In early May, the Museum of London opened a new photography exhibition showing London at night, zooming in from landmarks such as Piccadilly Circus and St. Paul's Cathedral, to the little dark corners with barbed wire and empty car parks on the margins of the city.

Elsewhere, moonlight also illuminates the everyday-looking grocery shop, the homeless shelters, and the evening food store outside West End theaters, and much more.

Different artists' diverse approaches to this common theme inspired me to think eeply about the meaning of night in both the Chinese and British cultures, and how my understanding of it changed over the years as I spent more time England.

I remember when I first came to London for university a decade ago, night was once a lonely time when I often felt homesick.

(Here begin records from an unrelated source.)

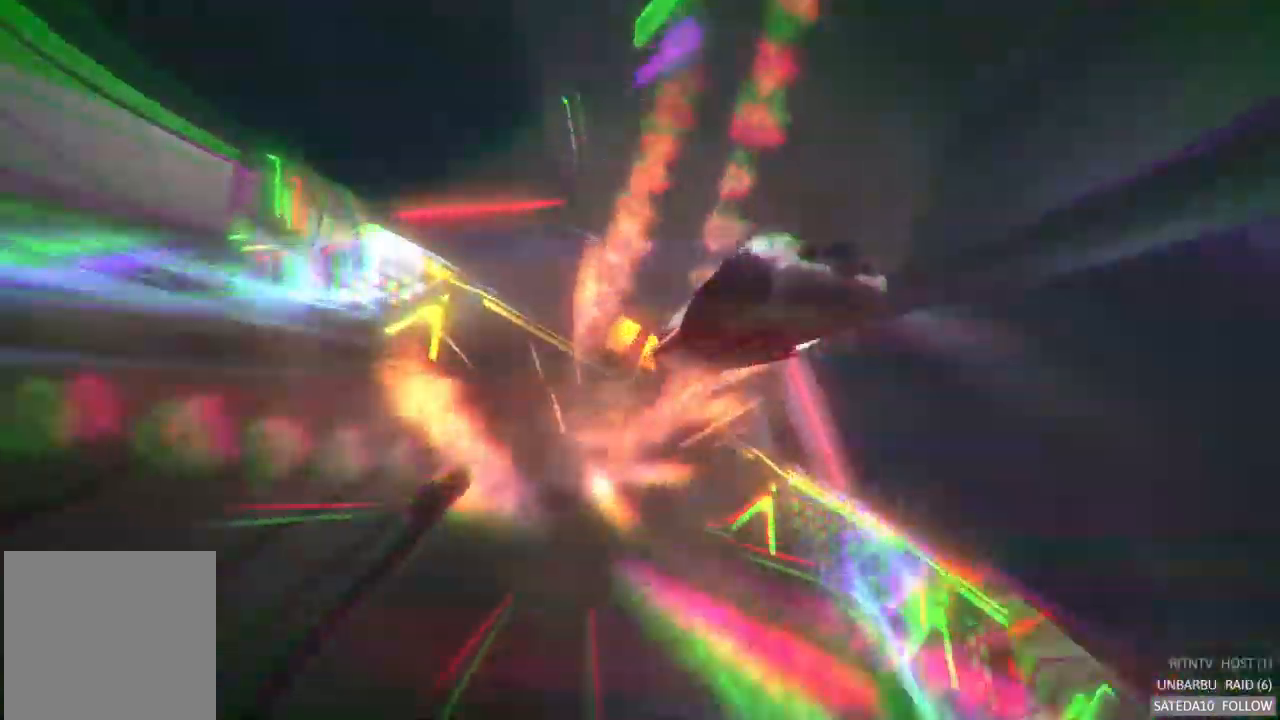
{"buttons": [], "left_stick": "center", "right_stick": "center", "events": []}
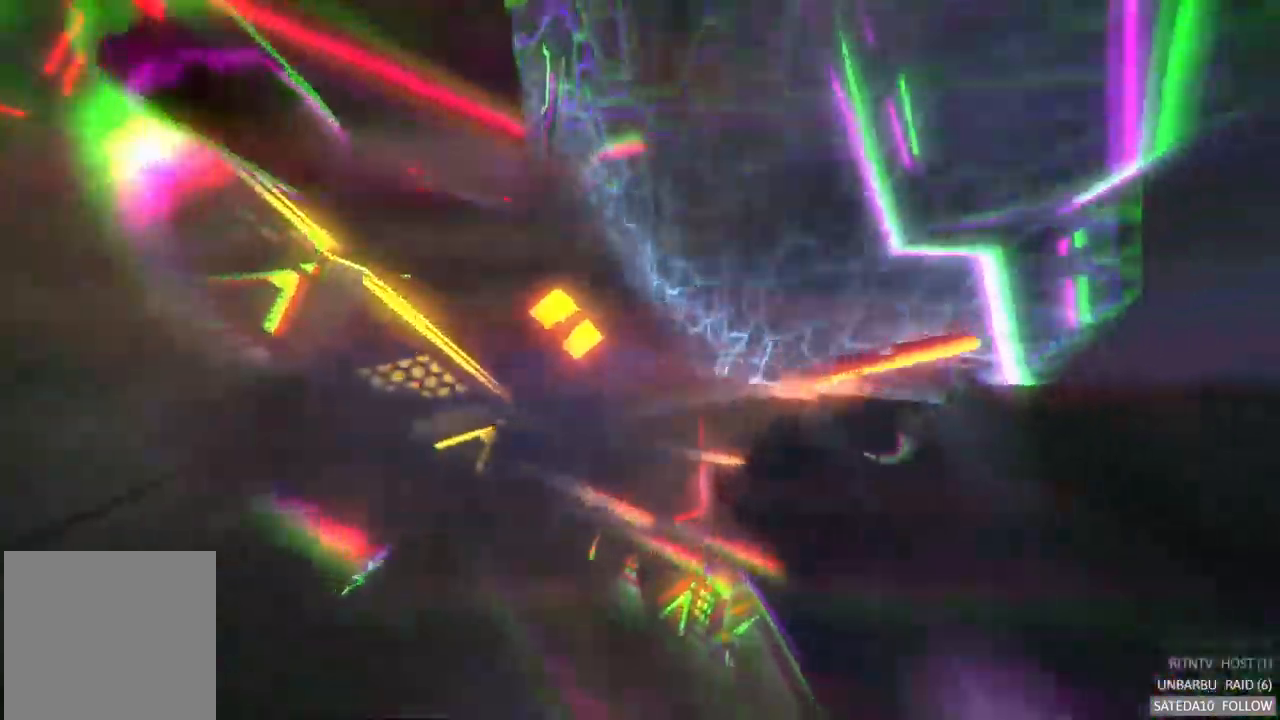
{"buttons": [], "left_stick": "center", "right_stick": "center", "events": []}
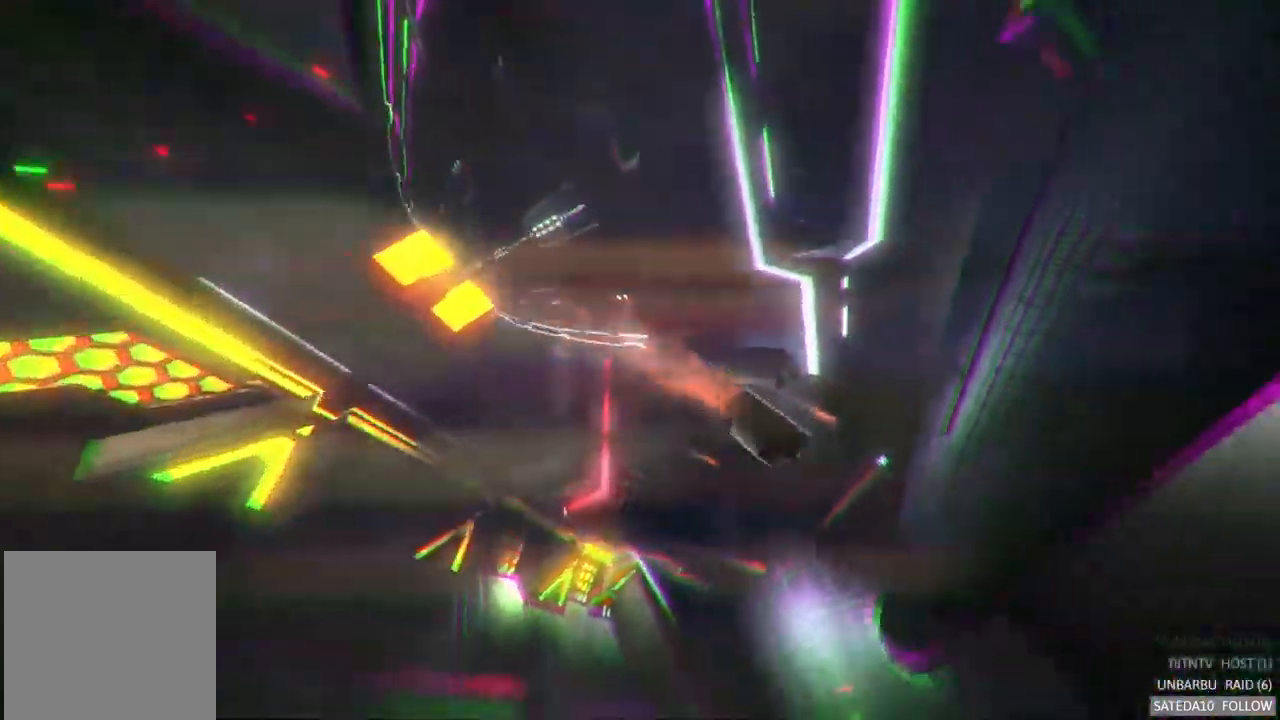
{"buttons": [], "left_stick": "center", "right_stick": "center", "events": []}
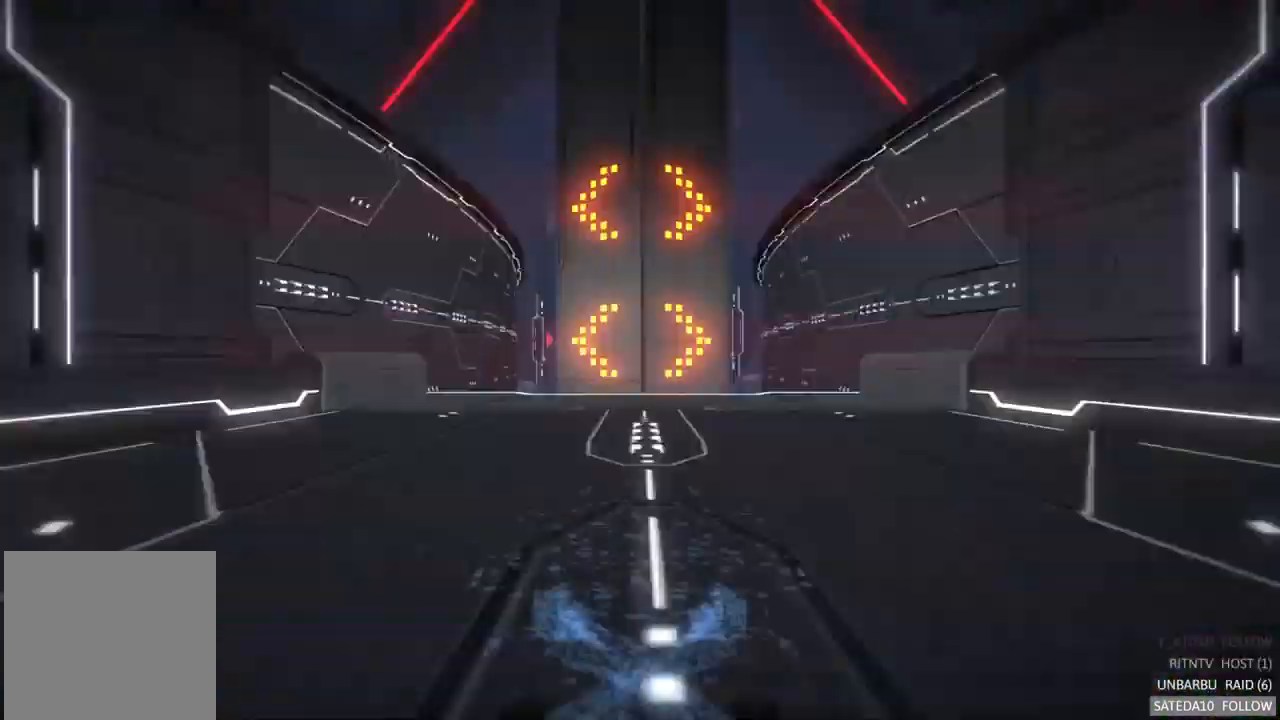
{"buttons": [], "left_stick": "center", "right_stick": "center", "events": []}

When I saw the bright moon in the dark sky, I would remember the Chinese Tang Dynasty (618-907) poet Li Bai's famous poem Quiet Night Thought, which reads: "I look up to the mountain moon, I look down and think of home."

Similarly, Li's contemporary Zhang Jiuling wrote in another epic verse: "Looking at the moon and thinking of one far away". In Chinese culture, the moon is a symbol of family reunion, hence we eat mooncakes to celebrate Mid-Autumn Festival in September, a little similar to family gatherings at Christmas time.

For this reason, seeing the lonely moon while living in a foreign land triggers the bittersweet sentiment that poets such as Li and Zhang so beautifully depicted.

Strangely, the night and the moon have very different connotations in English culture, and I learnt that while reading literature at university.

In Shakespeare's comedy A Midsummer's Night Dream, the way four young lovers' relationships fall into mistakes before being disentangled under a magic spell produces a fun, funny and enjoyable story. As moonlight shines on the dream-like enchanted forest, the night symbolizes magic, exploration and possibilities.

These varied takes on the meaning of the night in English literature did not quite register with me in my university years. I merely remembered them for my exams.

It was perhaps in the years following university, when I started to observe the liveliness of London's night scene after catching an evening show, when I saw the magnificent St. Paul's Cathedral illuminated by soft lights after a long day of work in the office, that I started to truly feel how nightfall in England can be explored through a new lens.

When I revisit my university textbooks today, I feel better a fuller emotional connection with these lines in Shakespeare and Keats. Similarly, when I looked at each of the photographs in the Museum of London's London Nights exhibition, I felt a strong emotional bond with the artists and their messages.

Today, I often speak to Chinese students, businessmen and tourists coming to the UK for the first time. Their English may be perfect, but they admit that they can sometimes feel a cultural gap when they communicate with their English counterparts.

Sure enough, eliminating this cultural gap requires not just language skills, but patience and an open heart to feel the emotions of another culture. And perhaps realizing this journey will be the first step to building a common language of true appreciation.